Web document revisions:
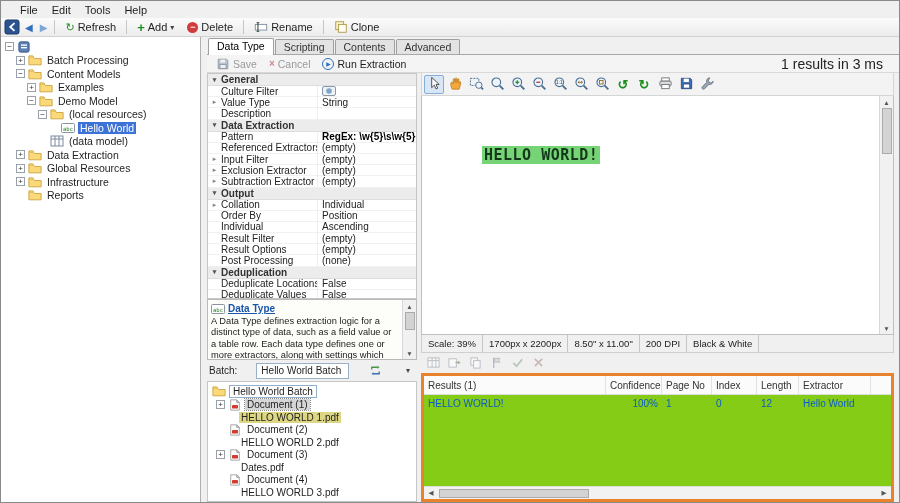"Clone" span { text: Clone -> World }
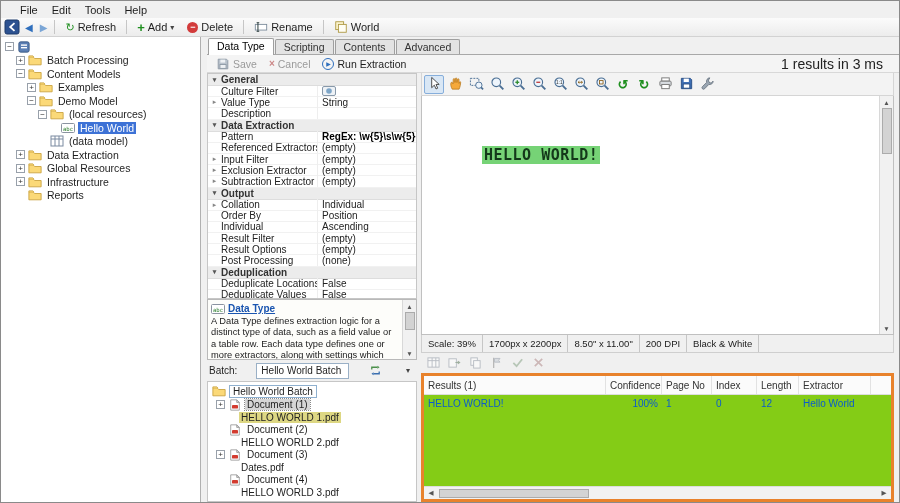"ACE Consultant Structured Data" span.tlabel { html: none -> <span>ACE Consultant Structured Data</span> }
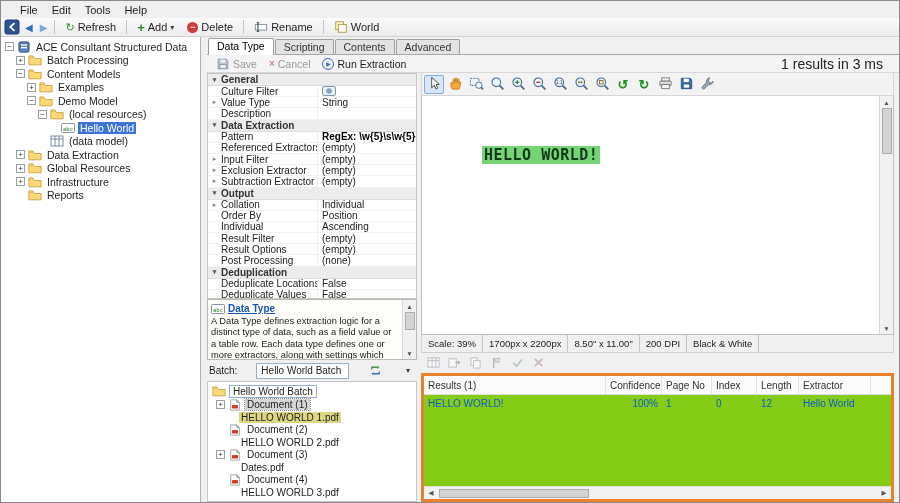"1 results in 3 ms" .summary { font-size: 14px -> 10px; padding-right: 16px -> 8px }
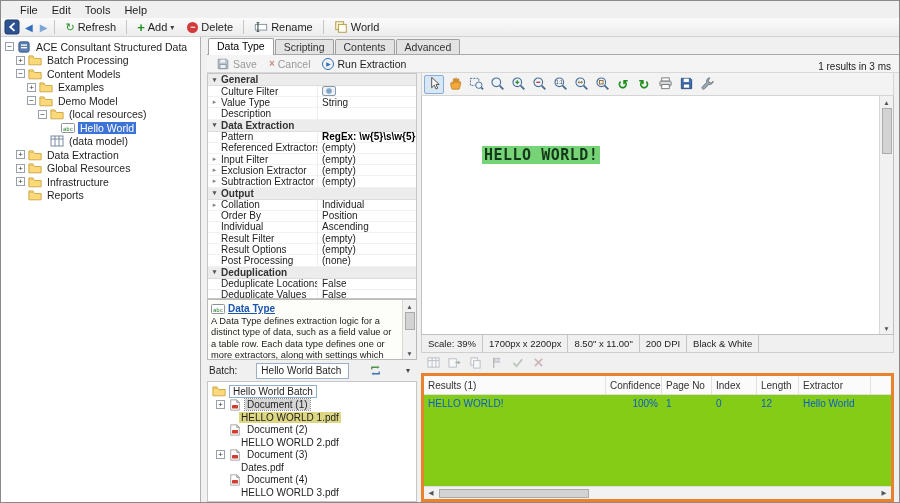"General" .pg-sec { font-weight: bold -> normal }
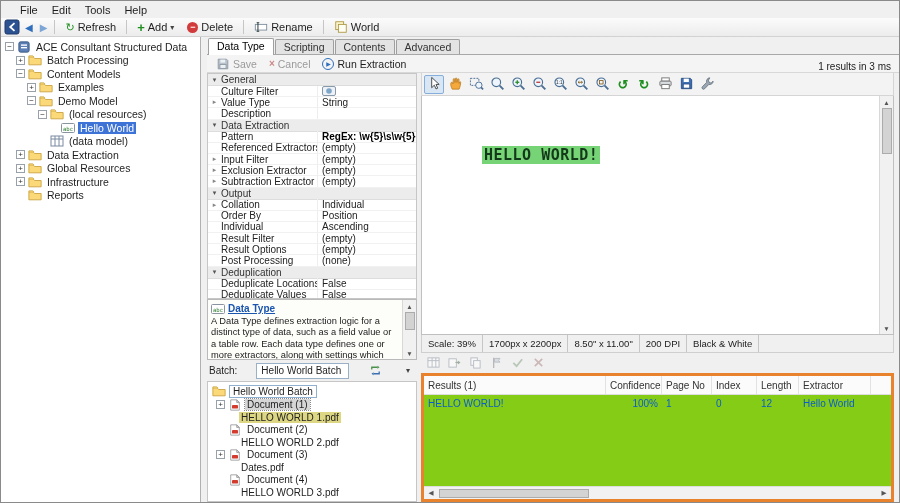"Results (1)" .results { background: #84cc16 -> #86efac }
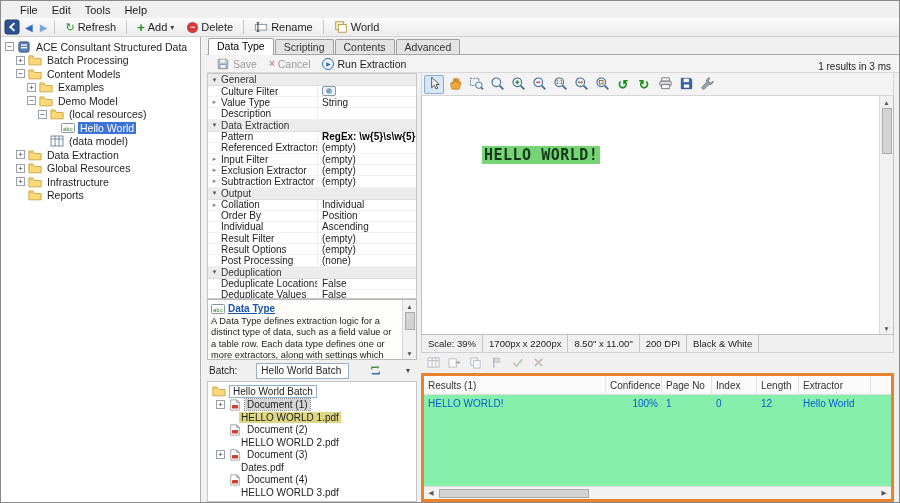"HELLO WORLD 1.pdf" .bt-line2 { margin-left: 23px -> 33px }
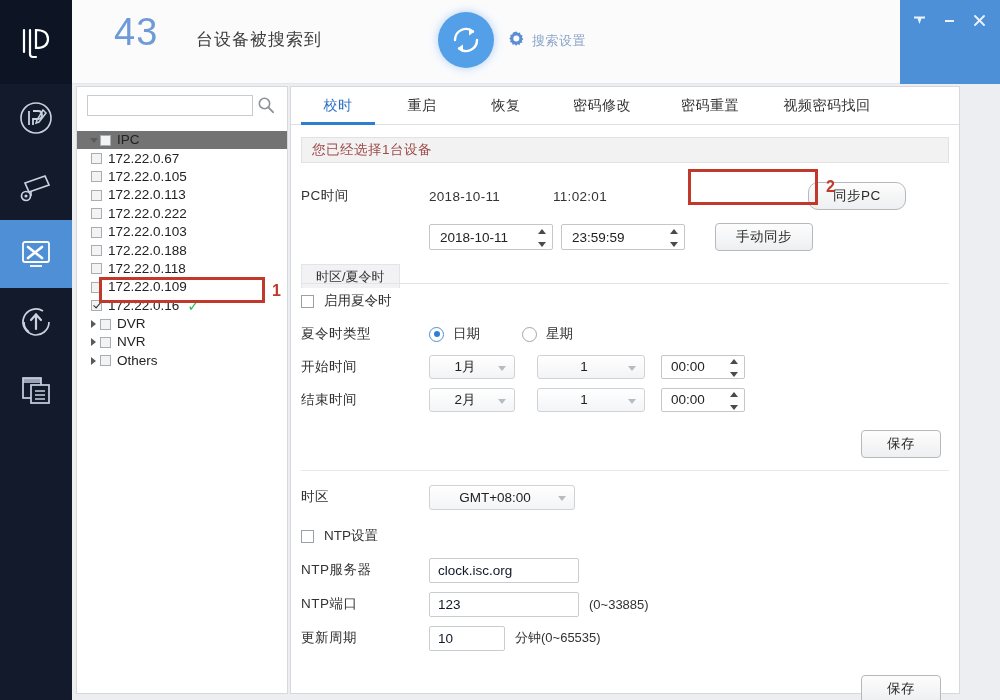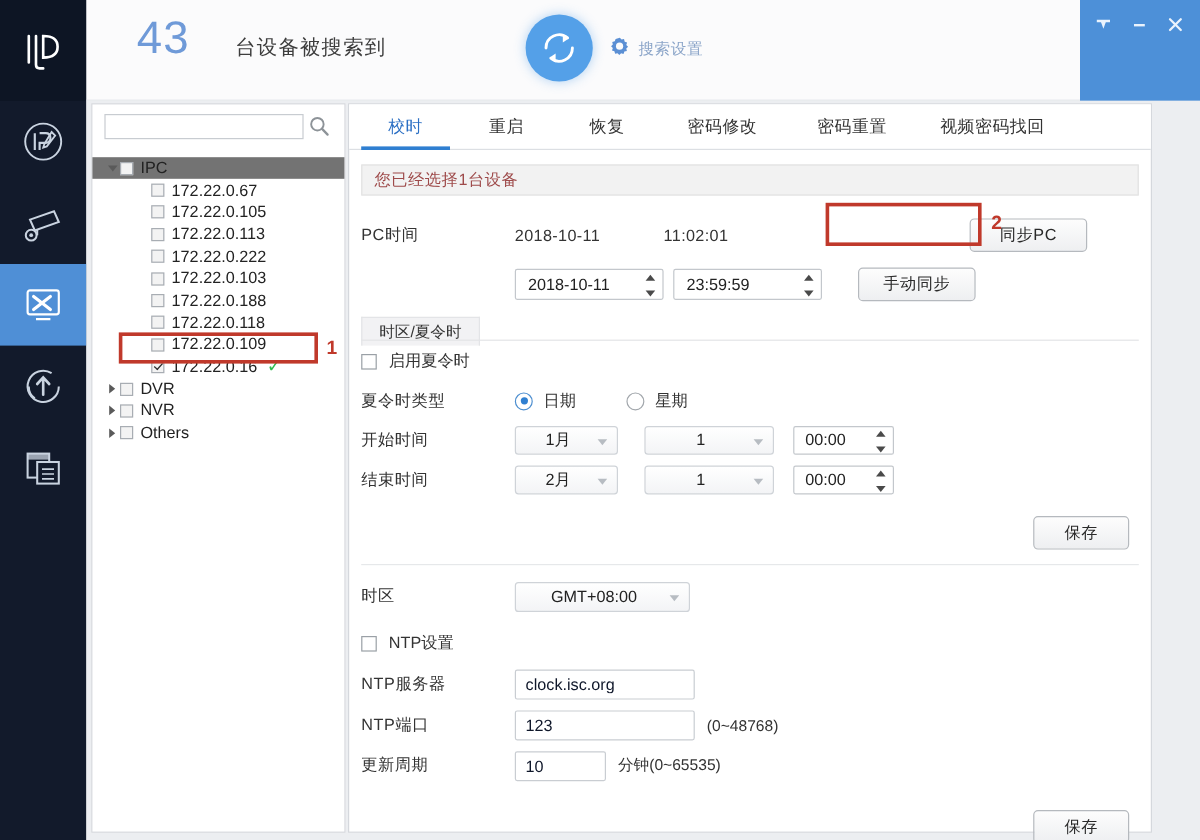"172.22.0.67" .tnode.child { margin-left: 35px -> none }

- [What you have to do]: Repeat only the lines from the one with "background: #84cc16 ->" through the end of the data, both included and exactly as written. Pictures stay out of the copy.

- [Problem solution]:
"Results (1)" .results { background: #84cc16 -> #86efac }
"HELLO WORLD 1.pdf" .bt-line2 { margin-left: 23px -> 33px }
"172.22.0.67" .tnode.child { margin-left: 35px -> none }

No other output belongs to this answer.